Today I got three identical notices saying that my “recent order/payment” for Make Magazine couldn’t be “completed because the credit card you supplied was not accepted by the credit card company”. Only one problem with that – I decided some time ago not to renew because I never read it. Well, if their business practice is to fraudulently charge credit cards, I’m pretty glad I didn’t renew. Fuckers.
Maybe it isn’t them. The customer support email is customerservice@espcomp.com, which is not an address that I immediately associate with the magazine. On the other hand, they did have a the credit card number of an old card, the one I probably did use for that subscription.
I wonder if the Attorney General’s Office is interested in fraudulent credit card charges?
Tracking around some whois records for espcomp.com gives an Admin contact email address that isn’t valid (but the parent domain appears to be a telecom company) and a technical contact at “real estate readers”. Whereas Make Magazine (if they’re the same as makezine.com) appears to be an O’Reilly publication.
Which raises a few more issues, like… how did they get hold of the credit card number?
If I was you I’d talk (by voice) to O’Reilly to find out WTF is going on; it might be they’ve had a data leak and credit card numbers have been exposed…
I got the same one, but in this case, it was because I was signed up with the “Premier Maker” subscription – a couple bucks off a year plus the electronic version, in exchange for auto-renewal.
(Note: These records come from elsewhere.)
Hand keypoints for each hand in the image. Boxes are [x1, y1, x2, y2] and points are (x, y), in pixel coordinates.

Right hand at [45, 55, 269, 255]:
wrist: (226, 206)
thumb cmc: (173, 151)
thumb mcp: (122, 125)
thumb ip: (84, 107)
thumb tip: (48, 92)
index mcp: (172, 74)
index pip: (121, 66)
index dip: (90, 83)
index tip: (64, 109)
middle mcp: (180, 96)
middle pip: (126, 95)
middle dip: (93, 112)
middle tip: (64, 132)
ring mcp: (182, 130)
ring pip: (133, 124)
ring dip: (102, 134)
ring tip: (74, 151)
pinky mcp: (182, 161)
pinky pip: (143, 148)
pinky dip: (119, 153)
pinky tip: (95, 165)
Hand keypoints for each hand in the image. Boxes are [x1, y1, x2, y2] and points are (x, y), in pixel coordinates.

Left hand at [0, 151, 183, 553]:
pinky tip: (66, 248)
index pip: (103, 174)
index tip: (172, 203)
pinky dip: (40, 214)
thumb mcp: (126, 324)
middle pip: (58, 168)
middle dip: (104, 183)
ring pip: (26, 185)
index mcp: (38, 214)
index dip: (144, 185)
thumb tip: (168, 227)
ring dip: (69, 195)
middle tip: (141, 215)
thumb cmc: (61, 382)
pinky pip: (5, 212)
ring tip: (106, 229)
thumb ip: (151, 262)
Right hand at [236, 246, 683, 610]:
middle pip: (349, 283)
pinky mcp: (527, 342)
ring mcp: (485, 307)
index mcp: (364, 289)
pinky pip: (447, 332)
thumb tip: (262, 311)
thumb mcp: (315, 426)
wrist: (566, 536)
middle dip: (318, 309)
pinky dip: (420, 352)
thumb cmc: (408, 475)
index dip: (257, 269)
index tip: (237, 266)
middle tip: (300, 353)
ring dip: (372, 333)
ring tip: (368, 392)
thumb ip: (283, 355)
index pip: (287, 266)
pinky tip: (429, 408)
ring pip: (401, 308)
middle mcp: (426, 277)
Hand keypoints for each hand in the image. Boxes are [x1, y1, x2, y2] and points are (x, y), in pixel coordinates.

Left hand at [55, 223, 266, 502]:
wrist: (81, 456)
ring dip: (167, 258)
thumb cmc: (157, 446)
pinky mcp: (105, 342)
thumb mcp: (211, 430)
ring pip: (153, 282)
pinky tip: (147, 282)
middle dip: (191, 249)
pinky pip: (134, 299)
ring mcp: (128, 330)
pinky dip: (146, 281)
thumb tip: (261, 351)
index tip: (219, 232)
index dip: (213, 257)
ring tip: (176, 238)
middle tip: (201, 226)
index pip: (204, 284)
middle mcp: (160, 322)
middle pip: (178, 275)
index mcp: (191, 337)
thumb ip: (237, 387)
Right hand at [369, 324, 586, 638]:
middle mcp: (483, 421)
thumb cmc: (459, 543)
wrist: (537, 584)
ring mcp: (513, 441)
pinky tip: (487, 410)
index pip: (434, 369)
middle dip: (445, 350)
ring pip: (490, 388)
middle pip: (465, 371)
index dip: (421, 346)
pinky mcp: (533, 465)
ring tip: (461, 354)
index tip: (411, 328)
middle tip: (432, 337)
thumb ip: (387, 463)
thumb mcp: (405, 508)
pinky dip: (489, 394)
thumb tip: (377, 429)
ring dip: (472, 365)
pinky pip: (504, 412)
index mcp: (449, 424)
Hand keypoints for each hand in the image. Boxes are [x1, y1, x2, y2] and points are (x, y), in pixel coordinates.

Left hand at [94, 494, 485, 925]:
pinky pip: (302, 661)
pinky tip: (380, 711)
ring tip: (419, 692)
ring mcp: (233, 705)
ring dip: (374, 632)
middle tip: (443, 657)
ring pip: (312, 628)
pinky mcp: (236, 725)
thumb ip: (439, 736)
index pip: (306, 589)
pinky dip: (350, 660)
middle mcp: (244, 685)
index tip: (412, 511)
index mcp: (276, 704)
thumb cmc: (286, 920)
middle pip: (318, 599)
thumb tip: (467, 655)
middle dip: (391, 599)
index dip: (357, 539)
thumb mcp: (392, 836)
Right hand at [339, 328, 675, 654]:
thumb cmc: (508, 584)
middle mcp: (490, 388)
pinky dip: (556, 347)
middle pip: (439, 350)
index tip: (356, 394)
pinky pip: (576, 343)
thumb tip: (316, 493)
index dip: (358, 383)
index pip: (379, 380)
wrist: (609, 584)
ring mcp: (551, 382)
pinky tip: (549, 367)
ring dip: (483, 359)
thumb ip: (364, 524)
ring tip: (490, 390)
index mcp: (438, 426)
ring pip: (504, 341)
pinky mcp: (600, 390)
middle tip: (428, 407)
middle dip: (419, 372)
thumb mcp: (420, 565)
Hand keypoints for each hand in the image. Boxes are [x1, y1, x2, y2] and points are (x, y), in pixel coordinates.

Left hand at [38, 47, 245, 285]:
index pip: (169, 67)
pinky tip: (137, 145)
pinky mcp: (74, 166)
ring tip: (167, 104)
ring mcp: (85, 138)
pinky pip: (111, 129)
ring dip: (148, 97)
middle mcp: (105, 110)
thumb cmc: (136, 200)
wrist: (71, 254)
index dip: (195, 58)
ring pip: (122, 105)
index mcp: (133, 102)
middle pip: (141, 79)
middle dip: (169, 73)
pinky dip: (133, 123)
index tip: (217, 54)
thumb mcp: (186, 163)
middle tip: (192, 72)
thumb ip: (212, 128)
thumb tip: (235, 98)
I’d canceled the card after that, so of course it didn’t work.
Perhaps you had signed up for the Premier subscription, too?
Hmmm. Maybe I did sign up for Premier. But if I go to their site and sign on, I can’t find anything to allow me to unsubscribe or cancel my account.
Every time I’ve had to email “Make Subscriber Services ” I’ve gotten a reply back within 2-3 hours from a human and gotten any problems resolved quickly.
I think you probably subscribed to the Premier Maker version…
er, make that “cs@readerservices.makezine.com”
Wouldn’t be the first time. Mags tend to use clearing houses for subscription management, which makes for . . .’interesting’ times.